Bagi hasil juga merupakan upaya dalam mewujudkan produk pembangunan dengan membangun sistem bagi hasil dari hasil pembangunan itu sendiri. Kecenderungan dari sistem bagi hasil lebih berorientasi kepada perhitungan untung rugi dari pihak-pihak yang berkepentingan terhadap kegiatan bagi hasil ini. Dengan anggaran yang relatif terbatas tidak tertutup kemungkinan bagi pihak pemerintah untuk menerapkan sistem ini dengan pihak ketiga, tentunya dengan aturan yang disepakati bersama serta berkekuatan hukum.
Satu lagi cara membangun dengan kondisi yang sangat buruk yaitu kerja paksa. Model kerja paksa pernah dilakukan pada jaman penjajahan Belanda tempo dulu. Suatu pembangunan hasil kerja paksa yang sangat populer dalam sejarah ialah pembangunan jalan dari Anyar ke Panarukan sepanjang ribuan kilometer di bawah pengawasan Daendels. Pihak penjajah waktu itu ingin segera mewujudkan pembangunan kendati dengan alokasi anggaran sekecil mungkin, bahkan jika mungkin tanpa dana. Walau cara membangun seperti ini tidak manusiawi, sebagai wacana diperlukan untuk memberikan imej bahwa dalam melakukan pembangunan ada dua variabel penting yaitu, kebutuhan nyata dan kemauan keras.

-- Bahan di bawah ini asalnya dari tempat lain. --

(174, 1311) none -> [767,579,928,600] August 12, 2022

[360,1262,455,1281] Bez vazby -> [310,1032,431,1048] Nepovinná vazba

Beberapa gambaran di atas adalah sebuah pemikiran sebagai pengayaan untuk mencari solusi guna mengimbangi keterbatasan anggaran terhadap tuntutan besar dari kebutuhan pembangunan. Masih banyak solusi lain yang mungkin dihadirkan oleh para birokrat untuk menyikapi segala gejala yang menitikberatkan kepada kebutuhan pembangunan. Pada akhirnya, kehadiran berbagai konsep pembangunan diharapkan mampu untuk menyingkap tabir “antara kemampuan dan kebutuhan”. ***
Ir Razuardi Ibrahim, MT
Ketua Ikatan Sarjana Teknik Sipil Bireuen, penasehat ALIBI.